Buying property in Portugal

Written by The Chesterfield Group


Portugal has long been a popular choice for people, particularly fromrepparttar colder climates of Northern Europe, looking to purchase a holiday home or a retirement home. Traditionally they have done so using offshore companies, mainly to avoid estate taxes. Unfortunately Portugal, along with some other countries, has made this route considerably less attractive byrepparttar 111865 imposition of swingeing tax penalties on offshore companies. The magnitude of these penalties can be seen fromrepparttar 111866 examples below,

Real Estate Transfer Tax

This tax is paid byrepparttar 111867 purchaser, at progressive rates of up to 6% (5% for rural property) on property used exclusively for residential purposes, onrepparttar 111868 higher ofrepparttar 111869 registered value orrepparttar 111870 purchase price agreed betweenrepparttar 111871 parties. This is usuallyrepparttar 111872 purchase price.

For offshore companies this rate has been increased to 15%.

Municipal Property Tax

This is a tax, at a rate set annually, levied byrepparttar 111873 local authority and based onrepparttar 111874 registered value. The rates are different for urban and rural properties andrepparttar 111875 total is typically about 1.6%.

For offshore companiesrepparttar 111876 rate has been increased to 5%

Tax on a Deemed Rental Income

Where a property is owned by an offshore company, it is treated as having produced a rental income, which is charged to income tax, of one-fifteenth ofrepparttar 111877 registered value.

Taxation of Isle of Man Companies from April 2006

Written by The Chesterfield Group


Atrepparttar present time a company incorporated inrepparttar 111864 Isle of Man, owned by non-residents and which complies withrepparttar 111865 other statutory requirements, is not liable to Isle of Man taxation.
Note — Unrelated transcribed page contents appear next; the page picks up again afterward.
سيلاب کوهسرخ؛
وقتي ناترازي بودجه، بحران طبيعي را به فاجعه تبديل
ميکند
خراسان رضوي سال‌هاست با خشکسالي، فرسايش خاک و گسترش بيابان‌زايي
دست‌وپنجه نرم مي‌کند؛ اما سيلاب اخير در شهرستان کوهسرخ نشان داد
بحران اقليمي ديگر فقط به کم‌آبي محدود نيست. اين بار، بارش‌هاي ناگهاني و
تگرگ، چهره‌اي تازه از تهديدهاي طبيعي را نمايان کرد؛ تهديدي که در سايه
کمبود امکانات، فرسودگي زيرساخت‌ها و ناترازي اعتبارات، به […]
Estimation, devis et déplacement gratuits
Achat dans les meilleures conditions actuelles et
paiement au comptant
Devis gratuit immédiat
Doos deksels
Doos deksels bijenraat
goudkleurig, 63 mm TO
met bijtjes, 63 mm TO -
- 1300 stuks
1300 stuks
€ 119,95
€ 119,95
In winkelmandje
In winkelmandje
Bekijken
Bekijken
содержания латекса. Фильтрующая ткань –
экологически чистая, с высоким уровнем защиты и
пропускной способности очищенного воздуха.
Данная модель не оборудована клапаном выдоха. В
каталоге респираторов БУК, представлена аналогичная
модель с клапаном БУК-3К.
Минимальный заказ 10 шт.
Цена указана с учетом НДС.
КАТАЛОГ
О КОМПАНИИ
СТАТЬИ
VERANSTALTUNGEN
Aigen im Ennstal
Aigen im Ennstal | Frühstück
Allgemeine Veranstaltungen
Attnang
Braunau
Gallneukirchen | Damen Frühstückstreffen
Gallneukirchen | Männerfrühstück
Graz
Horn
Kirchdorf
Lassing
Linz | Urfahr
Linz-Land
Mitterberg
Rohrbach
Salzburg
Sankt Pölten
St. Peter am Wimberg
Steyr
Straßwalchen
Whilst locally trading companies pay tax at 18%, a qualifying offshore company pays a flat annual tax of £475 or £1,000.

The Isle of Man is however required to comply withrepparttar 111866 E.U. Code of Conduct on Business Taxation and other international initiatives designed to eliminate discrimination between taxpayers. This means, essentially, thatrepparttar 111867 tax treatment of local and offshore companies should berepparttar 111868 same. The Island decided some time ago that it would meet its obligations by introducing a zero rate of taxation for all companies except those engaged in certain finance sector activities andrepparttar 111869 Government has now issued a consultation paper outlining how it is proposed thatrepparttar 111870 new system will operate.

From April 2006repparttar 111871 distinction between offshore and locally resident companies will disappear and companies will be classified as distributing or non-distributing. A distributing company will be one ofrepparttar 111872 following,

•Whererepparttar 111873 whole ofrepparttar 111874 distributable profit has been charged to tax atrepparttar 111875 rate of 10% or •Whererepparttar 111876 company has distributed a specified minimum of its distributable profit, expected to be 60% for a trading company and 100% for an investment company or •A company owned wholly by non- residents, regardless of what percentage of profit is actually distributed.